* _DESCRIPTION OF THE TASK_: Every line of the material is to be duplicated precisely.

* _INFORMATION GIVEN_:
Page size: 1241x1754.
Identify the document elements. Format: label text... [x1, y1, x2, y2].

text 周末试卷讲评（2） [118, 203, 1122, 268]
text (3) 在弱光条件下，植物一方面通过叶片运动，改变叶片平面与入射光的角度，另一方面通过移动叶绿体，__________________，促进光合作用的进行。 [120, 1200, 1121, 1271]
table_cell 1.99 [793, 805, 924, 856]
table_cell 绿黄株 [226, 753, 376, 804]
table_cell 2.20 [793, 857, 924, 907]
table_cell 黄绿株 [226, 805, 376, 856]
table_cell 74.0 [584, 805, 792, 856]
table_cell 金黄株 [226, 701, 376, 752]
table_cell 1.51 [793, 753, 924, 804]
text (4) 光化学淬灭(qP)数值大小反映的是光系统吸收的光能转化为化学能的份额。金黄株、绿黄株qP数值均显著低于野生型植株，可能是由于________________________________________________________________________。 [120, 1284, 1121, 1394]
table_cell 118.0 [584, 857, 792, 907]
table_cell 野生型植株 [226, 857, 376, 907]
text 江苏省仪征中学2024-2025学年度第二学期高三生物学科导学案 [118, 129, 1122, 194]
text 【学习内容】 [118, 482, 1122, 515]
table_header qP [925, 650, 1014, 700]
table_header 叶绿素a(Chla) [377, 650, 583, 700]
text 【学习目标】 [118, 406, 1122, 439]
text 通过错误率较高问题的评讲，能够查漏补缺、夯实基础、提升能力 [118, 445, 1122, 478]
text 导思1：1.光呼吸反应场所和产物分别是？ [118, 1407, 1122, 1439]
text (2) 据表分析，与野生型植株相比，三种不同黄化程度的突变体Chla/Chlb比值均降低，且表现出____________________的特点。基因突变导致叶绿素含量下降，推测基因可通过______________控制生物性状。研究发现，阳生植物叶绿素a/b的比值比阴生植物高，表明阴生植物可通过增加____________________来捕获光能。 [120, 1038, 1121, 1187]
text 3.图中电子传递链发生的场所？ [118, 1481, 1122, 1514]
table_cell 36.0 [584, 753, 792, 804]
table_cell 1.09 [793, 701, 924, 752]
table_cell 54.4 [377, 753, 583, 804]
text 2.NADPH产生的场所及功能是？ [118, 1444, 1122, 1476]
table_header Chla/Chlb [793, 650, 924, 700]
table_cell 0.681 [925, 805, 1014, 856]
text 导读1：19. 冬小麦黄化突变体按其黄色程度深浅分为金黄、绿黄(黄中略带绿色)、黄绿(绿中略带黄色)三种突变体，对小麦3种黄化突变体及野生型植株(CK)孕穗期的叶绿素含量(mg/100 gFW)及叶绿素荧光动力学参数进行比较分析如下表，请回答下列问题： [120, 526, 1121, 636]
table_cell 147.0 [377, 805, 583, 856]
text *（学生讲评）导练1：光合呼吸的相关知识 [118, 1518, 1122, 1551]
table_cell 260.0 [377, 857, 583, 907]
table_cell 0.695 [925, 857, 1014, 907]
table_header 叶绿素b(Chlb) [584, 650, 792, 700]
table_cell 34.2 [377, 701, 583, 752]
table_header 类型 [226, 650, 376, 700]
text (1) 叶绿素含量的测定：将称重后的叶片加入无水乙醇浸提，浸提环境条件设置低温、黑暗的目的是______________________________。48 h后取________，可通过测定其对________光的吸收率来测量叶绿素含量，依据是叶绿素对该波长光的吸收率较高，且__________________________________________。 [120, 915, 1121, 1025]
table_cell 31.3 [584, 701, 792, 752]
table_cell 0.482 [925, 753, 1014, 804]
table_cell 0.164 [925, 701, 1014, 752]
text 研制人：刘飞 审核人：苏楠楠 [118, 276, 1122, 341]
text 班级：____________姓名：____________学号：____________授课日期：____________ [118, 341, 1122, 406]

* _ANSWER BOX_:
Page size: 1241x1754.
Identify the document elements. Format: label text... [x1, y1, x2, y2].

text 周末试卷讲评（2） [118, 203, 1122, 268]
text (3) 在弱光条件下，植物一方面通过叶片运动，改变叶片平面与入射光的角度，另一方面通过移动叶绿体，__________________，促进光合作用的进行。 [120, 1200, 1121, 1271]
table_cell 1.99 [793, 805, 924, 856]
table_cell 绿黄株 [226, 753, 376, 804]
table_cell 2.20 [793, 857, 924, 907]
table_cell 黄绿株 [226, 805, 376, 856]
table_cell 74.0 [584, 805, 792, 856]
table_cell 金黄株 [226, 701, 376, 752]
table_cell 1.51 [793, 753, 924, 804]
text (4) 光化学淬灭(qP)数值大小反映的是光系统吸收的光能转化为化学能的份额。金黄株、绿黄株qP数值均显著低于野生型植株，可能是由于________________________________________________________________________。 [120, 1284, 1121, 1394]
table_cell 118.0 [584, 857, 792, 907]
table_cell 野生型植株 [226, 857, 376, 907]
text 江苏省仪征中学2024-2025学年度第二学期高三生物学科导学案 [118, 129, 1122, 194]
text 【学习内容】 [118, 482, 1122, 515]
table_header qP [925, 650, 1014, 700]
table_header 叶绿素a(Chla) [377, 650, 583, 700]
text 【学习目标】 [118, 406, 1122, 439]
text 通过错误率较高问题的评讲，能够查漏补缺、夯实基础、提升能力 [118, 445, 1122, 478]
text 导思1：1.光呼吸反应场所和产物分别是？ [118, 1407, 1122, 1439]
text (2) 据表分析，与野生型植株相比，三种不同黄化程度的突变体Chla/Chlb比值均降低，且表现出____________________的特点。基因突变导致叶绿素含量下降，推测基因可通过______________控制生物性状。研究发现，阳生植物叶绿素a/b的比值比阴生植物高，表明阴生植物可通过增加____________________来捕获光能。 [120, 1038, 1121, 1187]
text 3.图中电子传递链发生的场所？ [118, 1481, 1122, 1514]
table_cell 36.0 [584, 753, 792, 804]
table_cell 1.09 [793, 701, 924, 752]
table_cell 54.4 [377, 753, 583, 804]
text 2.NADPH产生的场所及功能是？ [118, 1444, 1122, 1476]
table_header Chla/Chlb [793, 650, 924, 700]
table_cell 0.681 [925, 805, 1014, 856]
text 导读1：19. 冬小麦黄化突变体按其黄色程度深浅分为金黄、绿黄(黄中略带绿色)、黄绿(绿中略带黄色)三种突变体，对小麦3种黄化突变体及野生型植株(CK)孕穗期的叶绿素含量(mg/100 gFW)及叶绿素荧光动力学参数进行比较分析如下表，请回答下列问题： [120, 526, 1121, 636]
table_cell 147.0 [377, 805, 583, 856]
text *（学生讲评）导练1：光合呼吸的相关知识 [118, 1518, 1122, 1551]
table_cell 260.0 [377, 857, 583, 907]
table_cell 0.695 [925, 857, 1014, 907]
table_header 叶绿素b(Chlb) [584, 650, 792, 700]
table_cell 34.2 [377, 701, 583, 752]
table_header 类型 [226, 650, 376, 700]
text (1) 叶绿素含量的测定：将称重后的叶片加入无水乙醇浸提，浸提环境条件设置低温、黑暗的目的是______________________________。48 h后取________，可通过测定其对________光的吸收率来测量叶绿素含量，依据是叶绿素对该波长光的吸收率较高，且__________________________________________。 [120, 915, 1121, 1025]
table_cell 31.3 [584, 701, 792, 752]
table_cell 0.482 [925, 753, 1014, 804]
table_cell 0.164 [925, 701, 1014, 752]
text 研制人：刘飞 审核人：苏楠楠 [118, 276, 1122, 341]
text 班级：____________姓名：____________学号：____________授课日期：____________ [118, 341, 1122, 406]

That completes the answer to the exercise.